2) Miguel Cabrera is the third-highest fantasy earner on his own offense.
Over the past five years, there has not been a more reliable real or fantasy hitter than Miguel Cabrera. Since 2010, he has earned $38, $36, $40, and $42, and has been the third-, third-, second-, and first-best AL-only hitter in that time frame. If you put a $40 bid on Cabrera, it was money in the bank.

Cabrera has still been very solid this year. While his numbers are slightly down, he is still on pace to earn $30, which is good for 10th overall in the AL. But he has been out-produced by Victor Martinez ($32) and Ian Kinsler ($32) thus far. Cabrera slipping a little bit isn’t particularly surprising (he doesn’t steal bases and produces little or anything in that category) but Martinez’s amazing power resurgence and Kinsler’s amazing all around season have put them both ahead of Miggy, at least so far.

3) Francisco Rodriguez is the best closer in the National League
In 2013, Rodriguez was a capable fill-in for Jim Henderson when the latter went down with a hamstring injury. Nevertheless, conventional wisdom indicated that the younger, harder throwing Henderson would claim the job in spring training and run away with it. But Henderson didn’t even leave spring training with the job in hand. When Brewers manager Ron Roenicke inserted Rodriguez into the role, many believed that K-Rod didn’t have the arsenal to hold the job and would simply surrender the job to Henderson or someone else within a month at best.

Heading into the All-Star break, Rodriguez is narrowly out-earning Craig Kimbrel in fantasy, $25 to $24, thanks to K-Rod’s three wins. It is possible that Rodriguez will fade, but thus far he is getting the job done and there isn’t much in his overall numbers that are fluky. At this point, it wouldn’t be surprising if Rodriguez holds on to the top spot all season long.
· · · ·
Tasks to complete:
**a.** Transcribe the passage of the fantasy baseball excerpt starting with "2) Miguel Cabrera" and going on through "in the bank.".
**b.** In the fantasy baseball excerpt, what are Francisco Rodriguez's and Craig Kimbrel's fantasy earnings heading into the All-Star break?
**c.** Summarize the fantasy baseball excerpt in two sentences.
The items have no connection to the fantasy baseball excerpt.

(Dataset items)
· · · ·
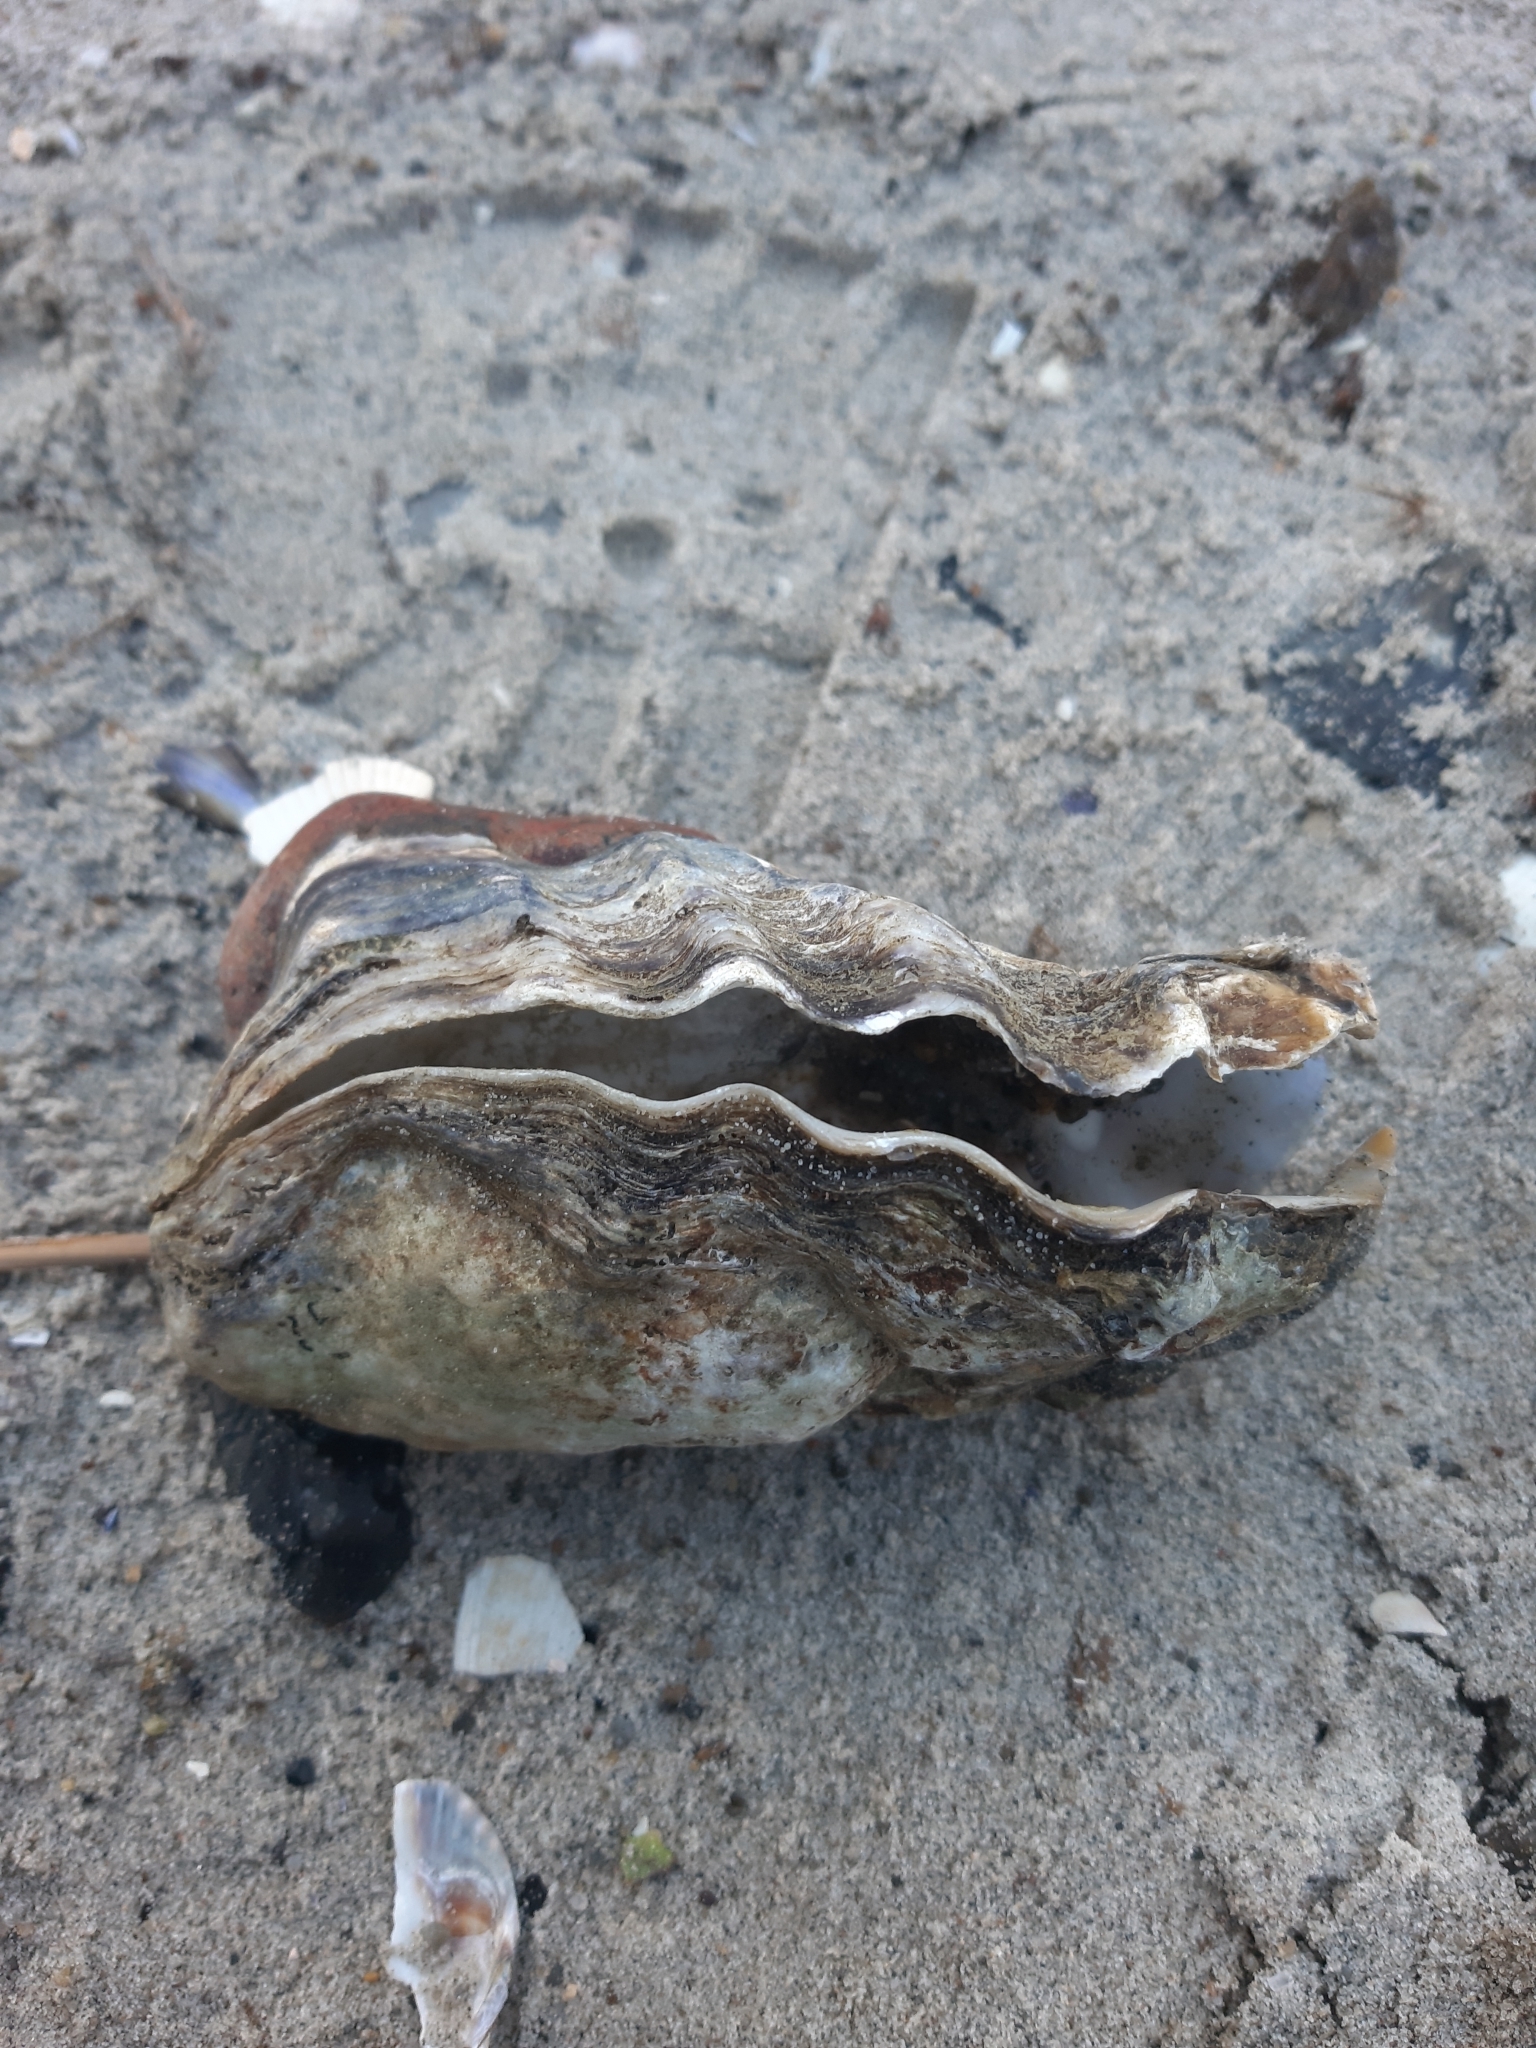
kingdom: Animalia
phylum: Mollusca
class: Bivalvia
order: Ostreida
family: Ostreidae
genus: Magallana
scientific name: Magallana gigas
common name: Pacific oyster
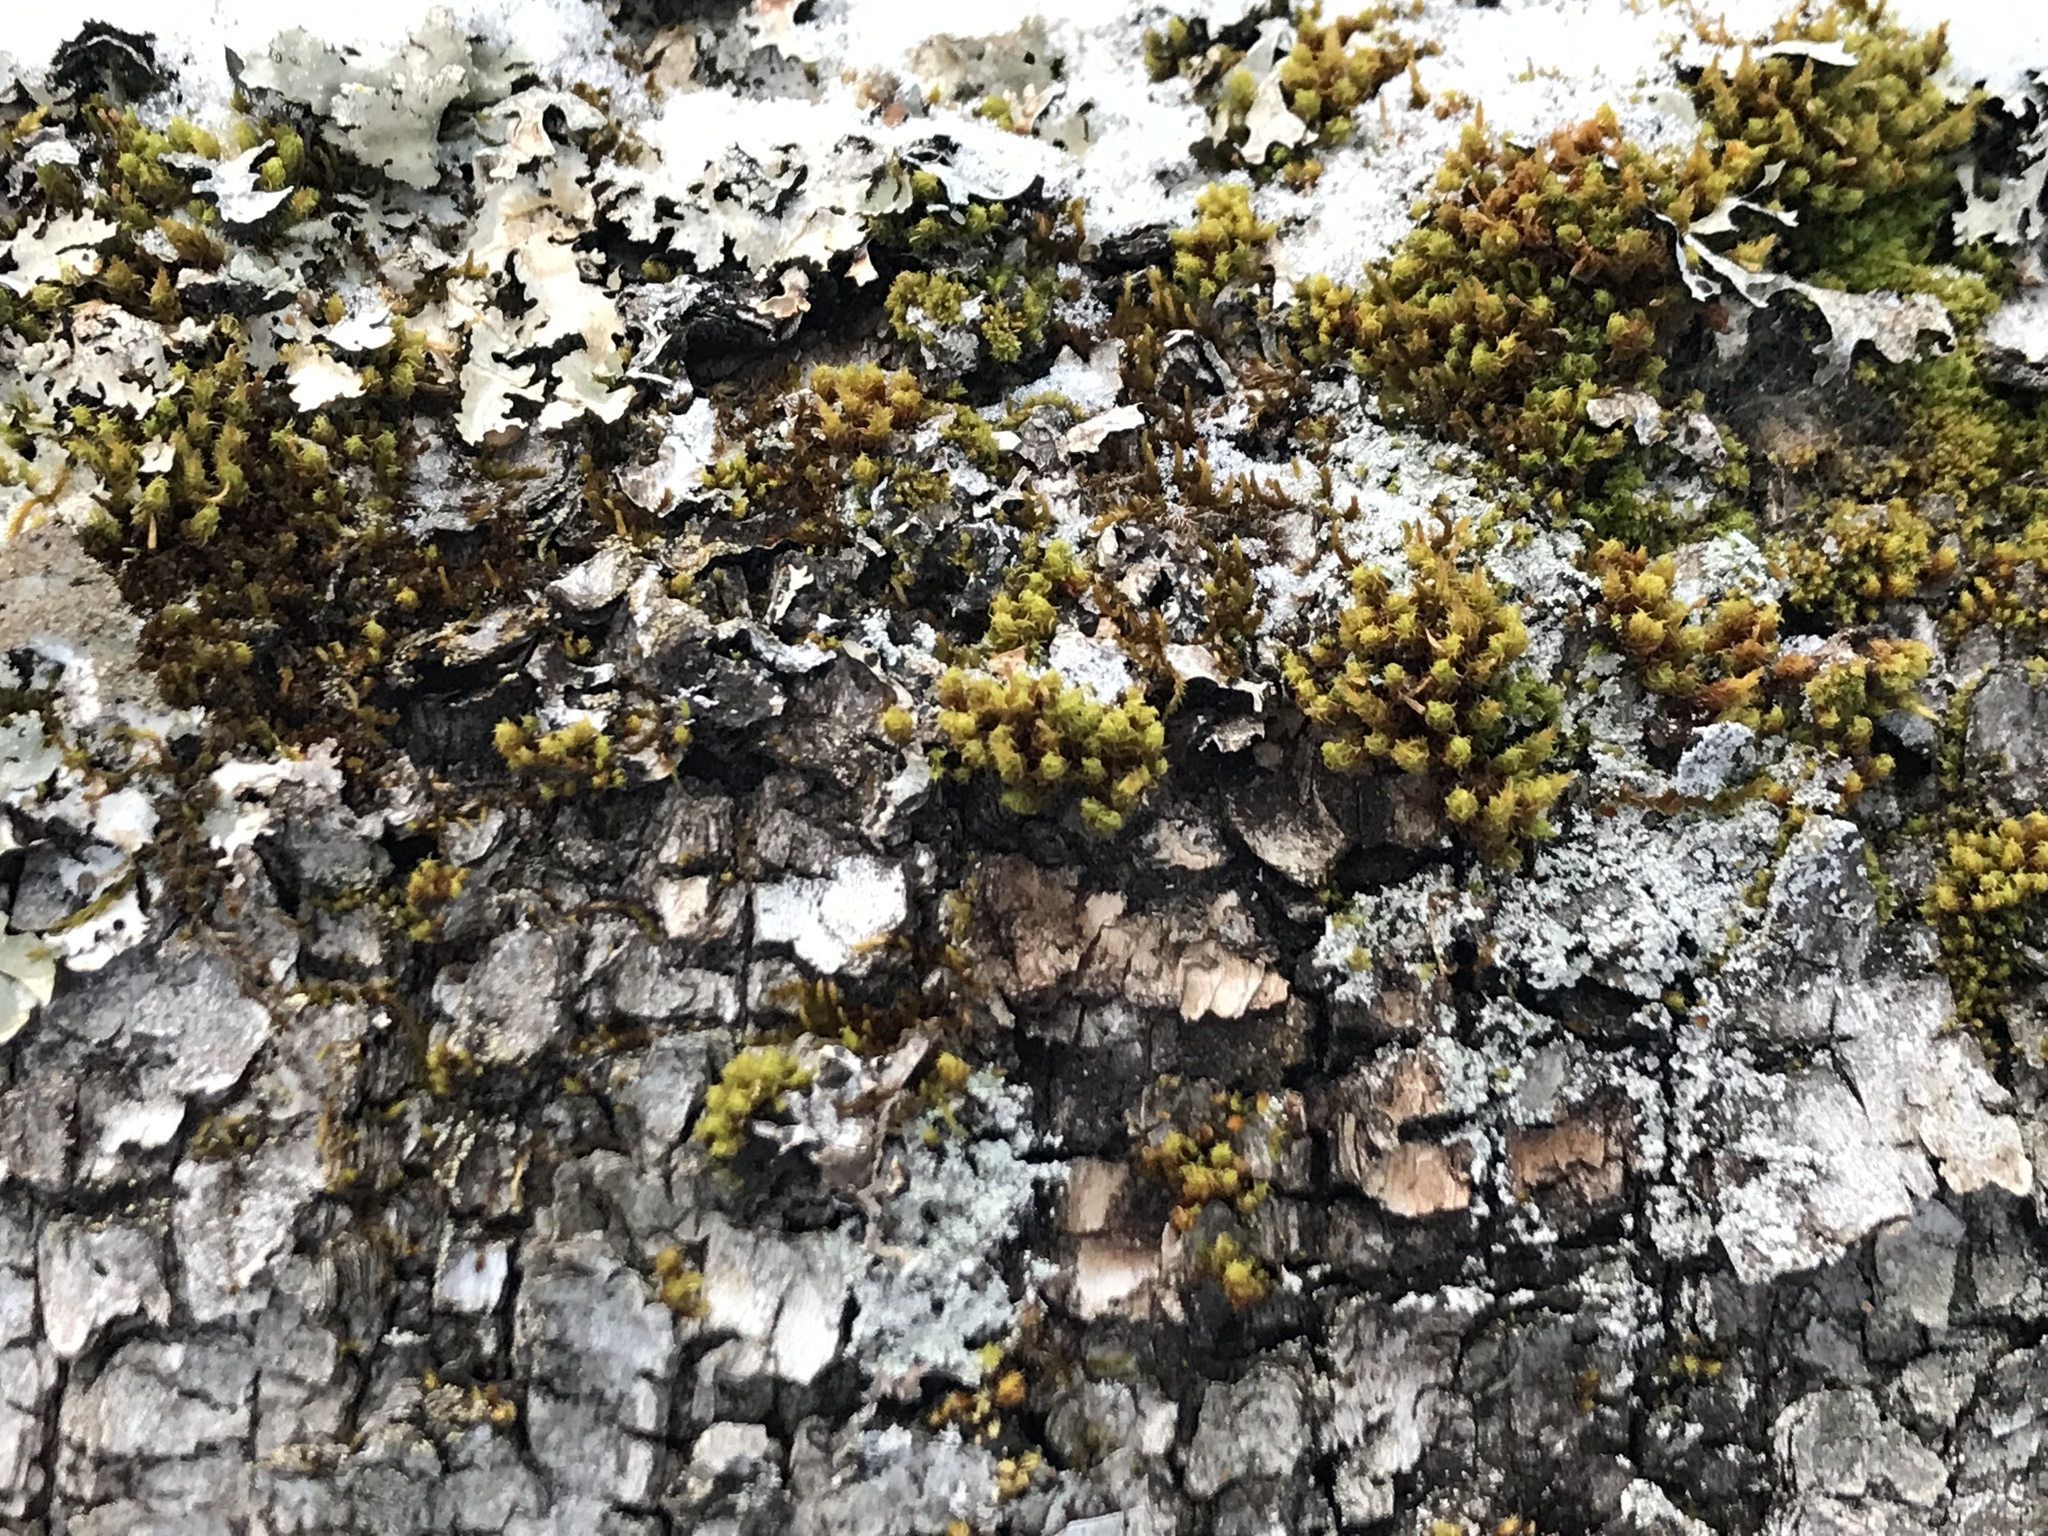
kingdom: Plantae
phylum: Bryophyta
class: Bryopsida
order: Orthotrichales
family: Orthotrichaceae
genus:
· · · ·
Answer list:
**a.**
2) Miguel Cabrera is the third-highest fantasy earner on his own offense.
Over the past five years, there has not been a more reliable real or fantasy hitter than Miguel Cabrera. Since 2010, he has earned $38, $36, $40, and $42, and has been the third-, third-, second-, and first-best AL-only hitter in that time frame. If you put a $40 bid on Cabrera, it was money in the bank.

**b.** Rodriguez has earned $25 and Kimbrel $24, a lead helped by Rodriguez's three wins.

**c.** Miguel Cabrera has been the most reliable hitter of the past five years and is still on pace to earn $30 this year, but Victor Martinez and Ian Kinsler ($32 each) have out-produced him so far. Francisco Rodriguez, whom many expected to lose the Brewers' closer job to Jim Henderson within a month, is narrowly out-earning Craig Kimbrel in fantasy, $25 to $24, heading into the All-Star break.